### BRANO DI LETTURA

Anche perché il Tuscia quest’anno raccoglie davvero tutto il meglio del panorama italiano dell’ultimo anno, i film più importanti.
Luglio è pieno di piccoli grandi appuntamenti, compreso il Tuscia ormai, che è arrivato alla ventunesima edizione, e non è facile districarsi, però anche quest’anno verranno tantissimi ospiti, praticamente quasi tutti i registi dei film che, ragionando con Mauro, ci sono sembrati i più buoni e i più forti dal punto di vista narrativo. Lo spirito che abbiamo sempre avuto è quello di proporre una programmazione diversificata, con film mainstream ma anche con opere che magari sono sfuggite al radar di tutti. Quel dialogo che poi viene fuori, evidentemente è diventato un appuntamento che non si limita a entrare in contatto con personaggi popolari o popolarissimi.
Parecchi degli ospiti che tornano quest’anno sono già stati in passato, e questo mi fa molto piacere, solo Matteo Garrone non potrà essere presente alla serata del 16 luglio, quando verrà proiettato Io capitano, ma sarà presente il direttore della fotografia Paolo Carnera (vincitore del David di Donatello e dei Nastri d’Argento per il film, N.D.R.).
Poi il Tuscia Film Fest nasce come evento autoprodotto, così come Berlino (L’Italian Film Festival Berlin, organizzato dal Tuscia Film Fest, N.D.R.) questo ci tengo molto a dirlo. I primi anni tutto si reggeva sugli incassi del cinema e un po’ di contributi: ce la siamo cavata, siamo cresciuti e riusciamo a fare quello che facciamo in una delle piazze in assoluto più belle e più cinefile d’Italia, la piazza dove Orson Welles ha girato alcune scene dell’Otello.
Il successo del Tuscia Film Fest sicuramente è dato anche dal dialogo attivo che instaura con il territorio.
Quello è vero un po’ perché nasce da un gruppo di lavoro che per il 99 per cento vive nella Tuscia, soprattutto a Viterbo, e questo secondo me aiuta, poi il tipo di comunicazione che c’è nei giorni del festival è quella di un evento non gelido, che sta in cima alla colonna o dentro a un freezer. C’è un calore oggettivo. Il Tuscia non è percepito come qualcosa che viene paracadutato dall’alto. Ovviamente come tutte le rassegne ha una sua durata, ma dopo quei giorni non tutto finisce, continuano le serate nel multisala di Viterbo organizzate dal nostro gruppo di lavoro ad esempio, per proseguire un dialogo che non sia effimero, e questo fa sentire gli spettatori parte del progetto, coinvolgendoli.

### RECORD FORNITI
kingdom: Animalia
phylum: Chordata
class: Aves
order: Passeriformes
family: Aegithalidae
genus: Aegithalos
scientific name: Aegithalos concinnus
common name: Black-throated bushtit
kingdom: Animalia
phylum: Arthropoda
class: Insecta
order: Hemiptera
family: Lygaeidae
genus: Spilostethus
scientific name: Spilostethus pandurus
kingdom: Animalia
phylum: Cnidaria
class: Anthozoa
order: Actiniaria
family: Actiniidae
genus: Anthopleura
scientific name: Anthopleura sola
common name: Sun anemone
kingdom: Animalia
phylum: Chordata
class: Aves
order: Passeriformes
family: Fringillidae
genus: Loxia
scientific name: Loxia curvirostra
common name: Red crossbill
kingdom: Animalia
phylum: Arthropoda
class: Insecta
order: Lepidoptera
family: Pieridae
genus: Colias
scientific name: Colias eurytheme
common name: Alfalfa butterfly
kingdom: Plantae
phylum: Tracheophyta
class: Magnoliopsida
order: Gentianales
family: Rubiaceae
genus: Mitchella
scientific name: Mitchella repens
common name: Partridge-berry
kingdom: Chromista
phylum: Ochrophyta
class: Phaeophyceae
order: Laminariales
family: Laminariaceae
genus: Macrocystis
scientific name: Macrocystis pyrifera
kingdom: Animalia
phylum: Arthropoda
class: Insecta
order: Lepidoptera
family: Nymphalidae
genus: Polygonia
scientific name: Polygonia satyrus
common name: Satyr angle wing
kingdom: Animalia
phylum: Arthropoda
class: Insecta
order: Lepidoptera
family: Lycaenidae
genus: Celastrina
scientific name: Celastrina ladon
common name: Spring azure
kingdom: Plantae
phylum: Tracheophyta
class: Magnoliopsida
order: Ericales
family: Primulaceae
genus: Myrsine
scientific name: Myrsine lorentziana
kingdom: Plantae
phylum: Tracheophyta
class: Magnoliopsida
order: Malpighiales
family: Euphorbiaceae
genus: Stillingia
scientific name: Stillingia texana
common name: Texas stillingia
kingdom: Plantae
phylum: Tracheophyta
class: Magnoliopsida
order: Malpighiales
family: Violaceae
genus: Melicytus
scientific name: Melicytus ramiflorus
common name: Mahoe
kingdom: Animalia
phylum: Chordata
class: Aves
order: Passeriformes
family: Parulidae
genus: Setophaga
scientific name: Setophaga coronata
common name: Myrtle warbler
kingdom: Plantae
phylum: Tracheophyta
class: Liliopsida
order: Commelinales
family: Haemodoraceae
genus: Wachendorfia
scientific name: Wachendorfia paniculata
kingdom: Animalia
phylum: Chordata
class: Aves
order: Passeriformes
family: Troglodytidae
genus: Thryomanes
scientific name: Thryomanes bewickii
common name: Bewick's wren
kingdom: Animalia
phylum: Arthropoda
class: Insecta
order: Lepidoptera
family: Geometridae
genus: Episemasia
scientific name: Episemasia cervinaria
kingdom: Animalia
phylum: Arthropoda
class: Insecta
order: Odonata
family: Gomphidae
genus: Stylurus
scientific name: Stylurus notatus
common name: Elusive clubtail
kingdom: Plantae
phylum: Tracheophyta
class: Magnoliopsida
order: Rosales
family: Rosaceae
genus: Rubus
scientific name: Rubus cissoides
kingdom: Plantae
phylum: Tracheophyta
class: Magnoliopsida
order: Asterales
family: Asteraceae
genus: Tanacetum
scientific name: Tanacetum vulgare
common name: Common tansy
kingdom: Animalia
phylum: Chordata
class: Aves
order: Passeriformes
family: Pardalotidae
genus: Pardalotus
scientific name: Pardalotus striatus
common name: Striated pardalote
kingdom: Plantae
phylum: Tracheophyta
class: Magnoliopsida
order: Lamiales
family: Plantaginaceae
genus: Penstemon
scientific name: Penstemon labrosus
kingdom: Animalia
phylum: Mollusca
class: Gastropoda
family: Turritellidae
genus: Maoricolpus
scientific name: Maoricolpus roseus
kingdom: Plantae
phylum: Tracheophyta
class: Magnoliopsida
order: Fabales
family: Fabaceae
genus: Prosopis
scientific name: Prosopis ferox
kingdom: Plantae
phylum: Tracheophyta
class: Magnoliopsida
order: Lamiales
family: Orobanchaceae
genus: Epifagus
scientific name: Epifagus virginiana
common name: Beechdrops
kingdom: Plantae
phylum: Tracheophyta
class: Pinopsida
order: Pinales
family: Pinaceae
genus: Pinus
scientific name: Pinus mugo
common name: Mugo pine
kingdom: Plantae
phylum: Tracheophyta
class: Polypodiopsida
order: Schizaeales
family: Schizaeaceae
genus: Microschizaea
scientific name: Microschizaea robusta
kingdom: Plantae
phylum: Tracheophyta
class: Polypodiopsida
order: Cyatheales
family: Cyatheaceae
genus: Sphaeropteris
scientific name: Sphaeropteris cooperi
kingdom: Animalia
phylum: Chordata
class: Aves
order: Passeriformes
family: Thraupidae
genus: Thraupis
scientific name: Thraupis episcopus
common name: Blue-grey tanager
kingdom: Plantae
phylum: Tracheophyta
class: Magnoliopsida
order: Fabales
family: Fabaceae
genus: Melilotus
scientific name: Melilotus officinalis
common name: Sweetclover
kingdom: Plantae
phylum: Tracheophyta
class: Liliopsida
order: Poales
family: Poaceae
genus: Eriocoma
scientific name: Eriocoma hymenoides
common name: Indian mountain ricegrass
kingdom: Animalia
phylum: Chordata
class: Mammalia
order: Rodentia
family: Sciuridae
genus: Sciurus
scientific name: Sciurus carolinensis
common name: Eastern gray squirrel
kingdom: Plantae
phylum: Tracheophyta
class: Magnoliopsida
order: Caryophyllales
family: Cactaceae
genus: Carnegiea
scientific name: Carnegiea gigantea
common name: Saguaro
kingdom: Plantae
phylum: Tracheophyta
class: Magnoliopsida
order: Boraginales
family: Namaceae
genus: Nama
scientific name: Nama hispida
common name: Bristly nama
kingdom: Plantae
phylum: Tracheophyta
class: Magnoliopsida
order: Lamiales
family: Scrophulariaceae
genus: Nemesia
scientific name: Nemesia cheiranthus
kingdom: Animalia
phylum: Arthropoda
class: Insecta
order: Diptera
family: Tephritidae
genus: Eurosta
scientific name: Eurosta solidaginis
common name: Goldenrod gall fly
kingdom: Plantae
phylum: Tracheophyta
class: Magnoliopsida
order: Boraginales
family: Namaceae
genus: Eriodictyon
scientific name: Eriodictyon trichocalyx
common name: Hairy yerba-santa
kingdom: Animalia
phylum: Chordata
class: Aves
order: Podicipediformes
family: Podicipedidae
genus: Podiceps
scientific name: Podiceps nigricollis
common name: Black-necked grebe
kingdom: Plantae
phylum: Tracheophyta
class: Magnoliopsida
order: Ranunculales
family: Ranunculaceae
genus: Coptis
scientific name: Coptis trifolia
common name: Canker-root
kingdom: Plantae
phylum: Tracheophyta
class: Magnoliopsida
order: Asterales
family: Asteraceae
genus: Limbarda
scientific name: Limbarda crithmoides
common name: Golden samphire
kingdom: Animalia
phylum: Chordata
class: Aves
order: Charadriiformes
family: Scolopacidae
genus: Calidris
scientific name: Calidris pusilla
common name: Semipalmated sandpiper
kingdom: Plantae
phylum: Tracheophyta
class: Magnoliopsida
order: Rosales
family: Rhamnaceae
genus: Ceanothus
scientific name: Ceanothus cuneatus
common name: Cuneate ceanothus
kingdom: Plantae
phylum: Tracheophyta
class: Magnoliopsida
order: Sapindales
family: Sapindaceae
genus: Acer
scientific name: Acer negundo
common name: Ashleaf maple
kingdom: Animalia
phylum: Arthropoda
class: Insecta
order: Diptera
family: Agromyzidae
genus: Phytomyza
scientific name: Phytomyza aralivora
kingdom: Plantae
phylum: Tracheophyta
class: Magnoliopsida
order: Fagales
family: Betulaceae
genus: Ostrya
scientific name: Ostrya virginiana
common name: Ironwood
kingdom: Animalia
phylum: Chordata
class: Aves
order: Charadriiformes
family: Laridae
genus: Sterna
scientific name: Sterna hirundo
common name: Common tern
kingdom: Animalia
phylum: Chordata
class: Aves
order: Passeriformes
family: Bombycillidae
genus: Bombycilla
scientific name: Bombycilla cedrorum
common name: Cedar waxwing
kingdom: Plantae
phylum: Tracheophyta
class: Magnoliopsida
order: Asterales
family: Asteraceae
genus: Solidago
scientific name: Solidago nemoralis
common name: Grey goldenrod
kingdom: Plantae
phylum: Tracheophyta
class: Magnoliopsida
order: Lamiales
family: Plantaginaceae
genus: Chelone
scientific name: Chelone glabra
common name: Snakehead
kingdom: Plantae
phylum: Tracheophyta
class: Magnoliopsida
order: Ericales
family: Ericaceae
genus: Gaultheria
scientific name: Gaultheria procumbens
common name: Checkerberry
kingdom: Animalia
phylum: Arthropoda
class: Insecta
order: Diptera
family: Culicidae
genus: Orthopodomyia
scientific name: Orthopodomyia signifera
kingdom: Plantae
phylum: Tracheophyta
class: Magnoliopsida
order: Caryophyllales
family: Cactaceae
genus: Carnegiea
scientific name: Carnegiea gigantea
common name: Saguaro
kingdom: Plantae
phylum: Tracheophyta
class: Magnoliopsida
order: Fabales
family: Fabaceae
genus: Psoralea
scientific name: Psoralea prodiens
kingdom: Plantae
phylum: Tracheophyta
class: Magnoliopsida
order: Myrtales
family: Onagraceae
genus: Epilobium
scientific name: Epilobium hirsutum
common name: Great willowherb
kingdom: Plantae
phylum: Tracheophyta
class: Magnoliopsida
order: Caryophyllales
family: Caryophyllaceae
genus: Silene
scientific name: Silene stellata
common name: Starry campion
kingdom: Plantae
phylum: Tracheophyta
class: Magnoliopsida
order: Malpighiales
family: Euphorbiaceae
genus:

### OBIETTIVO DICHIARATO A
Ricopia il passo del brano di lettura tra "Luglio è pieno" e "popolari o popolarissimi.", estremi inclusi, rinominando "Mauro" in "Marco".
### OBIETTIVO DICHIARATO B
Rispondi alle domande seguenti in base al brano di lettura.
(i) A quale edizione è arrivato il Tuscia?
(ii) In quale serata verrà proiettato Io capitano?
(iii) Chi ha girato alcune scene dell'Otello nella piazza del festival?
Per rispondere ci si basa soltanto sul brano di lettura.

### RISPOSTA COMPLETA A
Luglio è pieno di piccoli grandi appuntamenti, compreso il Tuscia ormai, che è arrivato alla ventunesima edizione, e non è facile districarsi, però anche quest’anno verranno tantissimi ospiti, praticamente quasi tutti i registi dei film che, ragionando con Marco, ci sono sembrati i più buoni e i più forti dal punto di vista narrativo. Lo spirito che abbiamo sempre avuto è quello di proporre una programmazione diversificata, con film mainstream ma anche con opere che magari sono sfuggite al radar di tutti. Quel dialogo che poi viene fuori, evidentemente è diventato un appuntamento che non si limita a entrare in contatto con personaggi popolari o popolarissimi.

### RISPOSTA COMPLETA B
(i) Alla ventunesima edizione.
(ii) Nella serata del 16 luglio.
(iii) Orson Welles.